I need to replace 2 front tyres on my 2007 Swift Kontiki 665P, 3.0l Fiat Ducato chassis!!

The original fit are Michelin X 225/75 R16 116 XC Camping.

I have tried to match, but can find no-one who supplies them, & it would appear that Michelin no longer make them. 

I would much appreciate any advice on replacements! I have thought about Continental Vanco, & Michelin Agilis camping, or even Toyo HO8???


----------



## EJB (Aug 25, 2007)

Michelin XC Camping were superseded by Michelin Agilis Camping. :wink: 
I don't know about size availability.


----------



## IanA (Oct 30, 2010)

I've Toyo H08s on my motorhome - 2003 version of yours.
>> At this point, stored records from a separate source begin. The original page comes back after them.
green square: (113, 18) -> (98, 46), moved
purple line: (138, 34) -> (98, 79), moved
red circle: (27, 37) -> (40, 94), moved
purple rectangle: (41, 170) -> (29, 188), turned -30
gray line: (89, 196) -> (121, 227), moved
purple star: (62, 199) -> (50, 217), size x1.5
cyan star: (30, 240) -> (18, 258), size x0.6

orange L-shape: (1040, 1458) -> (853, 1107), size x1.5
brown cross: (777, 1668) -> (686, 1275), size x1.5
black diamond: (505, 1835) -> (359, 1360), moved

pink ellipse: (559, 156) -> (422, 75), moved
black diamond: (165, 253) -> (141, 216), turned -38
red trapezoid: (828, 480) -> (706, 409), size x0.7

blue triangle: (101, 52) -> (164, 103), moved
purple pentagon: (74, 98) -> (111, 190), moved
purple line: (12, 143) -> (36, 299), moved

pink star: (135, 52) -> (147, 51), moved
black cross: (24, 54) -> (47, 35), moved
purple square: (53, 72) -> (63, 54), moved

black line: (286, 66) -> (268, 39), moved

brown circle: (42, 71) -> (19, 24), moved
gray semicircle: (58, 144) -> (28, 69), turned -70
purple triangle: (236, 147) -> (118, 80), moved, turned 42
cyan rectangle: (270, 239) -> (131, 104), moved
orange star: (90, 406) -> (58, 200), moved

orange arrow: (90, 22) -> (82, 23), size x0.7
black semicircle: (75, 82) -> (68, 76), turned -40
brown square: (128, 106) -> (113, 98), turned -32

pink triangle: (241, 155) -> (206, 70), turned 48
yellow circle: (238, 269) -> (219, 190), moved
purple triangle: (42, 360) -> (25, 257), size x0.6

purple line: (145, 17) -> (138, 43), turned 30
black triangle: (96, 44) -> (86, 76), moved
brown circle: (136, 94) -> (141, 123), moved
I replaced some ancient (original) Michelins earlier this year. I was looking for H09s - the winter tyre, but there weren't any available. Very happy with the H08s, smoother ride than the old ones, a little more roll on the bends, but I've increased pressures a little and that seems to have helped. No problem, off hard standing or on slopes, but I do try and avoid them whenever possible. Just under £400 for the four.

Winter tyres would be best if you have any plans going to Germany in the winter, but you would need to replace all the tyres.


----------



## coppo (May 27, 2009)

IanA said:


> Winter tyres would be best if you have any plans going to Germany in the winter, but you would need to replace all the tyres.


Winter tyres would be better even in this country if you intend to use the MH all year around, or use mainly CL's etc.

The Toyo HO9 Ian mentions is an excellent tyre, we have 2 on the front(and different brand winters on the rear)

Paul.


----------